### Your objective
Render every line of text in the data as a JSON list of strings, with one string per line and blank lines omitted. Leave the pictures out of the answer.

------ Records for the exercise ------

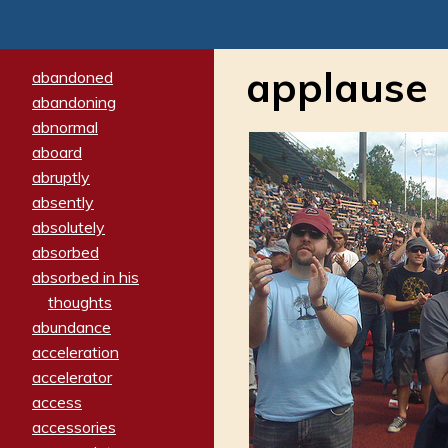
applause
abandoned
abandoning
abnormal
aboard
abruptly
absently
absolutely
absorbed
absorbed in his
thoughts
abundance
acceleration
accelerator
access
accessories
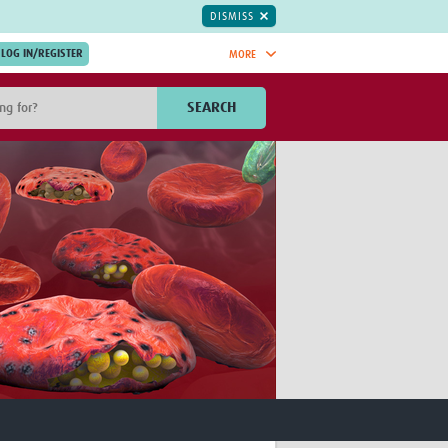
DISMISS
MORE
OIN NOW.
SEARCH
Global Research Nurses
mesh
TDR Knowledge Hub
Global Health Coordinators
Global Health Laboratories
rica
Global Health Methodology
sia
Research
AC
Global Health Social Science
MENA
Global Health Trials
Mother Child Health
Global Pregnancy CoLab
INTERGROWTH-21ˢᵗ
ISARIC
WEPHREN
East African Consortium for Clinical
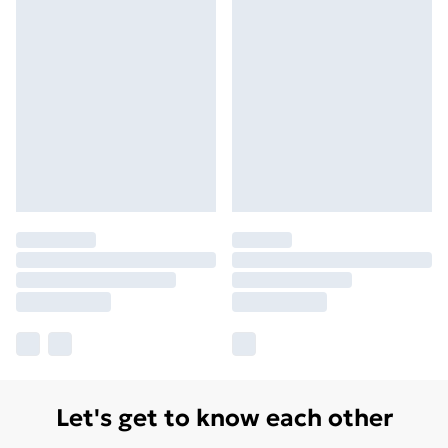
Let's get to know each other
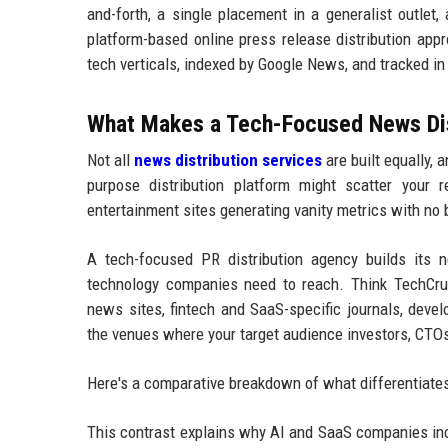
and-forth, a single placement in a generalist outlet,
platform-based online press release distribution app
tech verticals, indexed by Google News, and tracked i
What Makes a Tech-Focused News Dist
Not all
news distribution services
are built equally,
purpose distribution platform might scatter your re
entertainment sites generating vanity metrics with no
A tech-focused PR distribution agency builds its ne
technology companies need to reach. Think TechCrunc
news sites, fintech and SaaS-specific journals, deve
the venues where your target audience investors, CTOs,
Here's a comparative breakdown of what differentiates 
This contrast explains why AI and SaaS companies inc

------

### Solution to the exercise
[
  "applause",
  "abandoned",
  "abandoning",
  "abnormal",
  "aboard",
  "abruptly",
  "absently",
  "absolutely",
  "absorbed",
  "absorbed in his",
  "thoughts",
  "abundance",
  "acceleration",
  "accelerator",
  "access",
  "accessories",
  "DISMISS",
  "MORE",
  "OIN NOW.",
  "SEARCH",
  "Global Research Nurses",
  "mesh",
  "TDR Knowledge Hub",
  "Global Health Coordinators",
  "Global Health Laboratories",
  "rica",
  "Global Health Methodology",
  "sia",
  "Research",
  "AC",
  "Global Health Social Science",
  "MENA",
  "Global Health Trials",
  "Mother Child Health",
  "Global Pregnancy CoLab",
  "INTERGROWTH-21ˢᵗ",
  "ISARIC",
  "WEPHREN",
  "East African Consortium for Clinical",
  "Let's get to know each other",
  "and-forth, a single placement in a generalist outlet,",
  "platform-based online press release distribution app",
  "tech verticals, indexed by Google News, and tracked i",
  "What Makes a Tech-Focused News Dist",
  "Not all",
  "news distribution services",
  "are built equally,",
  "purpose distribution platform might scatter your re",
  "entertainment sites generating vanity metrics with no",
  "A tech-focused PR distribution agency builds its ne",
  "technology companies need to reach. Think TechCrunc",
  "news sites, fintech and SaaS-specific journals, deve",
  "the venues where your target audience investors, CTOs,",
  "Here's a comparative breakdown of what differentiates ",
  "This contrast explains why AI and SaaS companies inc"
]